00:16:02 halekThe multi-agent one is the item I would be most careful with. Two models arguing can be useful if they have different evidence, different tools, or a verifier that checks claims. If they are just two completions from the same kind of context, you may get more fluent disagreement without more truth. I do like the user pain behind it, though. People are tired of an assistant sounding certain while being wrong. The fix might be multi-agent debate in some cases. In a lot of cases, it is retrieval, citations, tests, and saying no when the system cannot know.
00:16:36 liraenAnd the Browserbase example sits beside ARC in a useful way. Browsing agents need more than page access. They need task state, source memory, and a way to decide when a page changed the answer. Otherwise the browser becomes a very large source of local effects.
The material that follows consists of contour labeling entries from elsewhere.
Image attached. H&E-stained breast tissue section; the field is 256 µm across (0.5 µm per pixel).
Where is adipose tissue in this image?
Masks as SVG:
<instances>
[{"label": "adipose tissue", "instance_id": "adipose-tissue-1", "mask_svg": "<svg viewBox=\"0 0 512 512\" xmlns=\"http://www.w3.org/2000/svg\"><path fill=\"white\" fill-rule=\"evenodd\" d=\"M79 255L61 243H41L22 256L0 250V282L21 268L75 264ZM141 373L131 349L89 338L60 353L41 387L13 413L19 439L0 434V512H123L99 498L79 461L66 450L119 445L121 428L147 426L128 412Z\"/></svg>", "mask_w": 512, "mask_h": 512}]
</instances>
00:16:52 halekThat is well put. Web browsing is an affordance, not a reasoning guarantee. The agent can click, read, and copy, but the harness has to decide what evidence is accepted and how it is carried forward. I would rather have a modest browser agent with good citations and a replayable trace than an impressive demo that cannot explain why it believed the third page it opened.
00:17:15 liraenSo the shape of the week is not that one model crossed a threshold. The shape is that agent products are becoming easier to connect, easier to embed, and easier to leave running. Tomorrow, I want to see which teams make the operator contract as visible as the demo: scopes, budgets, logs, replay, and a small red button that stops the loop before the loop becomes the incident.